Wie man Crunches richtig macht

Wie man Crunches richtig macht

Crunches sind eine der effektivsten Übungen, um die Bauchmuskeln zu stärken, aber leider auch eine der am häufigsten falsch ausgeführten. Wenn du beim Crunch das Gefühl hast, dass dein Nacken mehr arbeitet als dein Core, verschwendest du Zeit und riskierst Verletzungen!

Im Folgenden erkläre ich dir in 30 Sekunden, wie du es richtig machst, indem du nur die wichtigen Muskeln aktivierst und deinen Rücken schützt.
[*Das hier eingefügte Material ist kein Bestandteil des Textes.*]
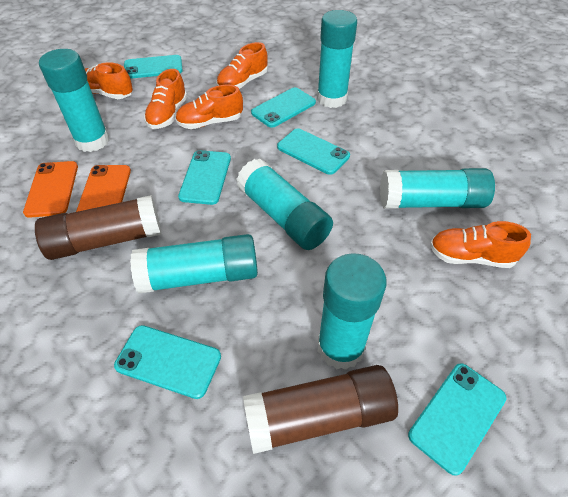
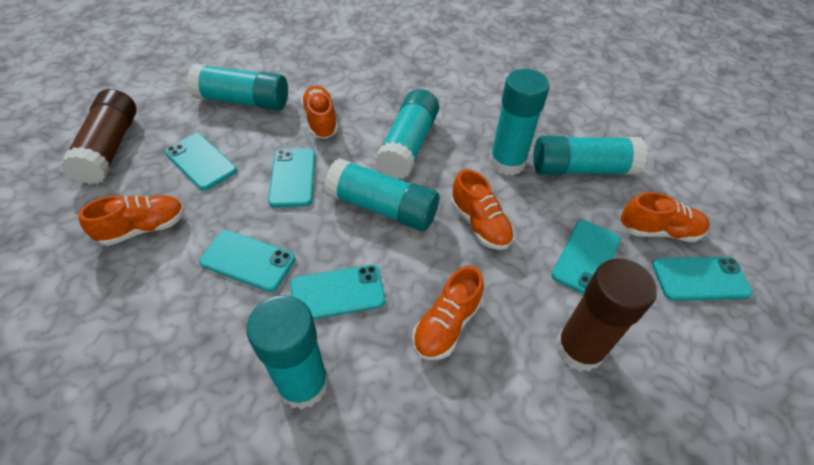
orange phone: [23,161,78,218] [76,165,131,212] = 2 -> none = 0

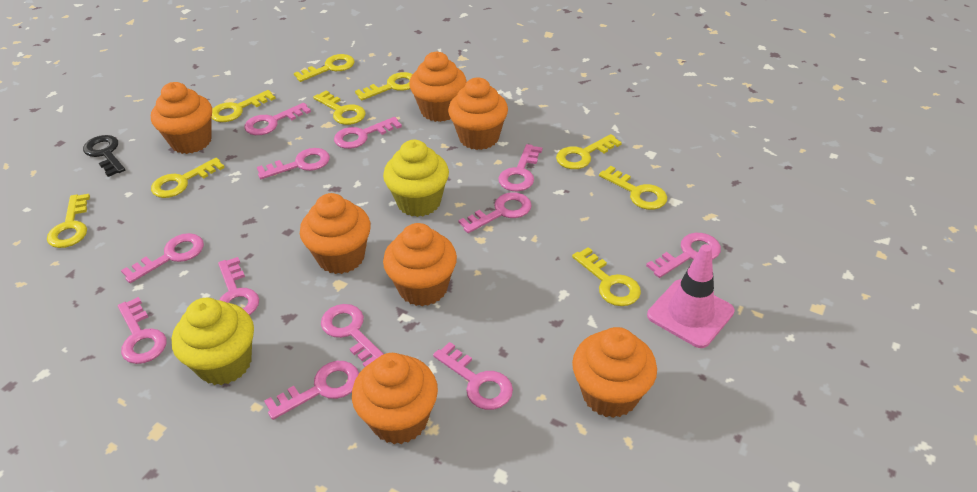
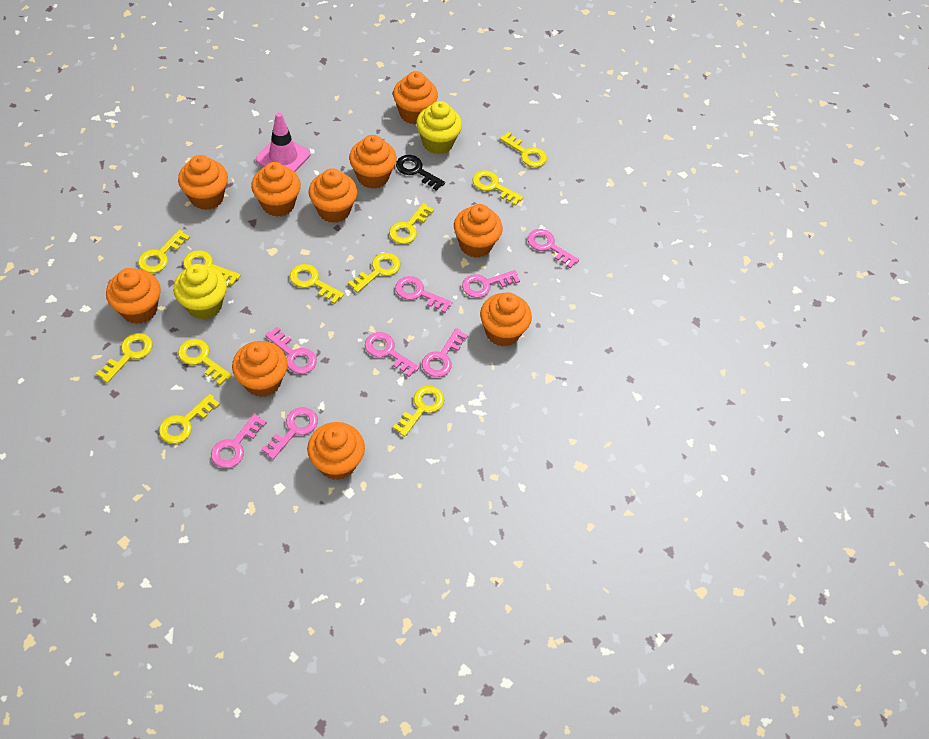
orange cupcake: [151,82,212,154] [300,193,371,274] [352,353,438,444] [383,223,457,306] [409,52,466,122] [448,77,508,150] [572,327,657,418] = 7 -> [106,268,161,324] [178,155,228,210] [232,341,288,397] [251,162,301,217] [307,422,365,480] [308,168,357,223] [349,135,397,189] [393,71,438,124] [454,204,503,258] [480,292,532,347] = 10
pink key: [118,297,166,364] [121,233,204,283] [218,257,259,315] [244,103,311,135] [257,148,330,179] [264,361,359,420] [321,304,383,367] [334,117,402,149] [433,342,513,410] [458,192,532,233] [498,144,542,191] [646,233,721,278] = 12 -> [211,414,267,468] [261,407,318,459] [265,327,317,374] [365,332,419,377] [395,276,452,313] [422,328,468,377] [462,270,520,298] [528,229,579,268] = 8
yellow key: [47,194,90,248] [151,158,225,198] [211,90,276,122] [294,54,355,82] [313,90,366,125] [355,72,412,101] [556,134,622,169] [572,247,641,306] [599,166,667,210] = 9 -> [96,333,153,383] [138,230,190,273] [159,394,220,444] [178,339,232,385] [183,250,241,286] [290,264,344,304] [348,253,400,293] [389,203,434,244] [393,386,444,437] [473,170,523,206] [500,132,547,167] = 11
1 Leg dich auf den Rücken:

  • Knien angewinkelt, Füße aufgestellt (hüftbreit).
  • Hände locker hinter die Ohren (ohne am Nacken zu ziehen) oder verschränkt auf der Brust.
  • Blick zur Decke, Kinn vom Brustkorb entfernt.

2 Aktiviere deinen Core:

  • Zieh den Bauchnabel vor der Bewegung zur Wirbelsäule (halte diese Spannung!).

3 Hochkommen (Ausatmen)

  • Heb nur Schultern und oberen Rücken vom Boden ab.
  • Wölb die Wirbelsäule Wirbel für Wirbel (kurze, kontrollierte Bewegung).
  • Der Nacken begleitet nur! (Die Kraft kommt aus dem Bauch).

4 Runtergehen (Einatmen)

  • Streck den Rücken langsam aus und kontrolliere die Abwärtsbewegung.
  • Entspann den Bauch nicht, wenn du den Boden berührst! Halte den Core aktiv für die nächste Wiederholung.

Beteiligte Muskeln

Beteiligte Muskeln

Wie integrierst du den Crunch in dein Training?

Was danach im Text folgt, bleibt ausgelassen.